The Apostle Paul taught, “For ye are bought with a price: therefore glorify God in your body, and in your spirit, which are God’s” (1 Corinthians 6:20). God doesn’t ask us to glorify ourselves by posting flawless photos on Instagram. He asks us to glorify Him by keeping our bodies pure and healthy. Satan has never had a body and never will. Because he is bitter about his eternal state, he tries to plant lies into the minds of those who do have bodies. When we look at another person’s body with jealousy, lust, or unrighteous comparison, we need to stop and recognize that those feelings aren’t from Heavenly Father. No matter how damaged our body image may be, the Savior can teach us to love our physical bodies and treat them with respect.
The Lord never intended for us to be more concerned about our bodies than we are for our spirits. In Doctrine and Covenants 29:34, He explains that “all things unto me are spiritual, and not at any time have I given unto you a law which was temporal.” Here the Lord teaches that all commandments—even the ones like the Word of Wisdom that seem temporal—are given to us for spiritual purposes. President Russell M. Nelson has taught, “How you use your body affects your spirit.”4 If we are constantly loathing our outward appearance, we may interrupt our inward connection to heaven.
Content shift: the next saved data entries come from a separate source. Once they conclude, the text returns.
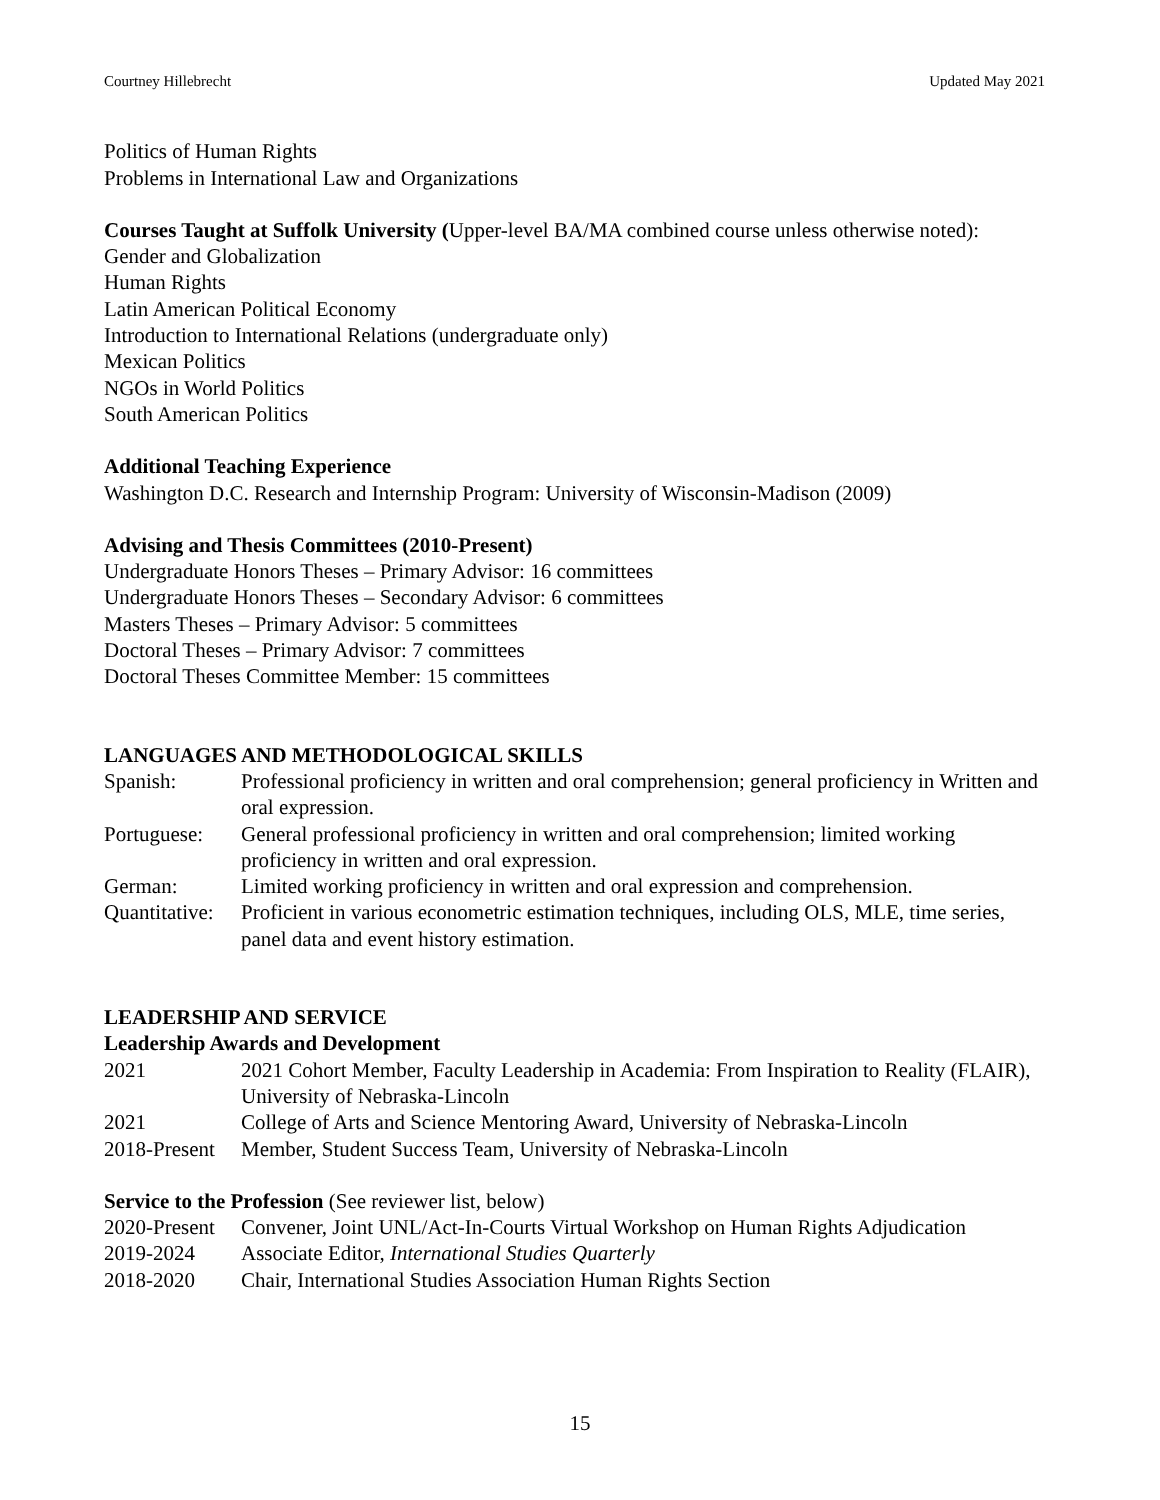Courtney Hillebrecht Updated May 2021
Politics of Human Rights
Problems in International Law and Organizations
Courses Taught at Suffolk University (Upper-level BA/MA combined course unless otherwise noted):
Gender and Globalization
Human Rights
Latin American Political Economy
Introduction to International Relations (undergraduate only)
Mexican Politics
NGOs in World Politics
South American Politics
Additional Teaching Experience
Washington D.C. Research and Internship Program: University of Wisconsin-Madison (2009)
Advising and Thesis Committees (2010-Present)
Undergraduate Honors Theses – Primary Advisor: 16 committees
Undergraduate Honors Theses – Secondary Advisor: 6 committees
Masters Theses – Primary Advisor: 5 committees
Doctoral Theses – Primary Advisor: 7 committees
Doctoral Theses Committee Member: 15 committees
LANGUAGES AND METHODOLOGICAL SKILLS
| Spanish: | Professional proficiency in written and oral comprehension; general proficiency in Written and oral expression. |
| Portuguese: | General professional proficiency in written and oral comprehension; limited working proficiency in written and oral expression. |
| German: | Limited working proficiency in written and oral expression and comprehension. |
| Quantitative: | Proficient in various econometric estimation techniques, including OLS, MLE, time series, panel data and event history estimation. |
LEADERSHIP AND SERVICE
Leadership Awards and Development
| 2021 | 2021 Cohort Member, Faculty Leadership in Academia: From Inspiration to Reality (FLAIR), University of Nebraska-Lincoln |
| 2021 | College of Arts and Science Mentoring Award, University of Nebraska-Lincoln |
| 2018-Present | Member, Student Success Team, University of Nebraska-Lincoln |
Service to the Profession (See reviewer list, below)
| 2020-Present | Convener, Joint UNL/Act-In-Courts Virtual Workshop on Human Rights Adjudication |
| 2019-2024 | Associate Editor, International Studies Quarterly |
| 2018-2020 | Chair, International Studies Association Human Rights Section |
15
When we follow the counsel of prophets to care for and love our bodies, we open ourselves to more spiritual nourishment.
After the dismal hallway chat with my roommates, I knelt beside my bed and told my Heavenly Father how tired I was—tired of keeping up with unrealistic ideals of “pretty” and tired of beating myself up when I didn’t meet them. I needed His help to heal my broken perception of what beauty really is. As I crawled into bed, I looked up at a picture of the resurrected Christ on my wall. It occurred to me that just a few days prior to His Resurrection, He had not looked as glorious. I closed my eyes and envisioned Him carrying a cross as heavy as the world up to Golgotha, His feet caked in dirt, His back lacerated, and His hair matted with blood. Certainly, to the Roman soldiers who mocked Him, “there [was] no beauty that [they] should desire Him” (see Isaiah 53:2). But to me, there was nothing more moving than the image of my Savior’s “bruised, broken, [and] torn” body.5 He was willing to sink to the lowliest of spiritual and physical states to exalt me to the highest of spiritual and physical states. Because Jesus Christ conquered all of the ugliness and pain in the world, life is beautiful. I am beautiful.
We can’t ever afford to think of the precious truths of the gospel as clichés, especially as they relate to our self-worth. As Bonnie L. Oscarson, former Young Women General President, taught, “We need to get the gospel [truths] from our heads into our hearts!”6 Today, when I hear, “I am a child of God” or “Your body is a temple,” I don’t zone out because I’ve heard it all before; I tune in because knowing these truths gives me a valuable voice in the conversation about body image. They teach me that I don’t have to starve myself or go to extreme lengths physically to feel worthwhile. More importantly, they teach me that as I feed myself spiritually, I can feel the best kind of beauty—beauty that is divinely given, beauty that lasts.